As comfortable and hi-tech as the X3 Pro Smart Chip Stylus is, the 16K pressure sensitivity is a bit overrated. Yes, it’s great and the pressure levels are appreciated, but I honestly cannot tell the difference between the previous 8K levels and the newer 16K. Both are excellent. I wouldn’t upgrade a drawing display based solely on a new and improved stylus. There are more compelling reasons to choose or upgrade a drawing display, such as screen size, lamination (parallax), color accuracy, and such.

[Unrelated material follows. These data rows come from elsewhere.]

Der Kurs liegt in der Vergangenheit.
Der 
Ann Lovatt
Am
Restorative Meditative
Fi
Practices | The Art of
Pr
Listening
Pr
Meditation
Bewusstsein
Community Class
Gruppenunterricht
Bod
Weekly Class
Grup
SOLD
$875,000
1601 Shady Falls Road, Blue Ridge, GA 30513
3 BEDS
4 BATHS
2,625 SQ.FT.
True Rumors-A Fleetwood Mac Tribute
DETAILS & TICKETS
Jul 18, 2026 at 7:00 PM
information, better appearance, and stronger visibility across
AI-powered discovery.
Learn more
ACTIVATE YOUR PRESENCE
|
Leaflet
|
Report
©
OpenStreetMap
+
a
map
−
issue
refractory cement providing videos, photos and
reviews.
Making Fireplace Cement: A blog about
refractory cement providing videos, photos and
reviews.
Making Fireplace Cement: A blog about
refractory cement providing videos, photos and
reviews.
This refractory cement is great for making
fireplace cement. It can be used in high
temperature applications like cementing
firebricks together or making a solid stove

Note that the back of the Artist 22 has a cover to help organize and hide the wiring connections. Unfortunately, the power cable has a cylinder bulge (accumulator?) that blocks the cover from being snapped into place. It’s a minor issue, but makes the cover useless.
What I like
- Well made
- Color accuracy
- It makes a great main monitor
- New stylus (if a bit overrated)
What I’d change
- No etched glass screen
I may have nit-picky issues with the XPPen Artist 22 Plus Drawing Display, but as I said, it’s just a really good all-around monitor and drawing display! I could easily live with this and use it every day in my work. Sure, the resolution could be better but the 21.5″ size makes it more than adequate for my tasks. It’s competitively priced, made well, and looks great. For the budget-minded digital artist, the Artist 22 Plus could be a no-brainer.